Supplied information:

──────────────────────────────

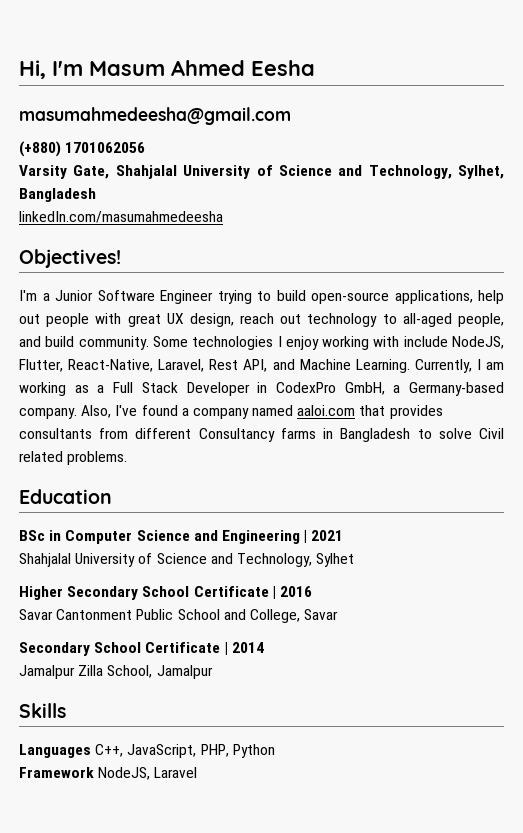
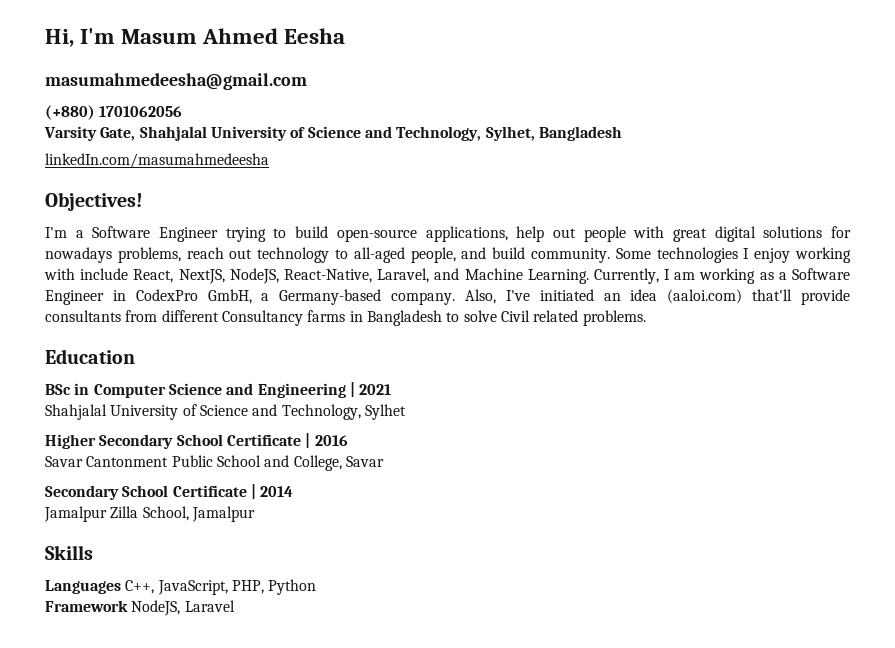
[55,290,93,301] Junior -> (84, 234) none
[166,313,234,327] UX design, -> [714,226,851,242] [45,247,181,263] digital solutions for nowadays problems,
[452,336,505,349] [19,359,268,372] NodeJS, Flutter, React-Native, Laravel, Rest API, -> [133,268,430,284] React, NextJS, NodeJS, React-Native, Laravel,
[113,382,250,396] Full Stack Developer -> [792,268,850,280] [45,290,104,305] Software Engineer
[141,405,443,419] found a company named aaloi.com that provides -> [539,289,851,305] initiated an idea (aaloi.com) that'll provide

──────────────────────────────

Task goal: When you retype the records, keep every word exactly as written and exclude the pictures.

Task output:
[55,290,93,301] Junior -> (84, 234) none
[166,313,234,327] UX design, -> [714,226,851,242] [45,247,181,263] digital solutions for nowadays problems,
[452,336,505,349] [19,359,268,372] NodeJS, Flutter, React-Native, Laravel, Rest API, -> [133,268,430,284] React, NextJS, NodeJS, React-Native, Laravel,
[113,382,250,396] Full Stack Developer -> [792,268,850,280] [45,290,104,305] Software Engineer
[141,405,443,419] found a company named aaloi.com that provides -> [539,289,851,305] initiated an idea (aaloi.com) that'll provide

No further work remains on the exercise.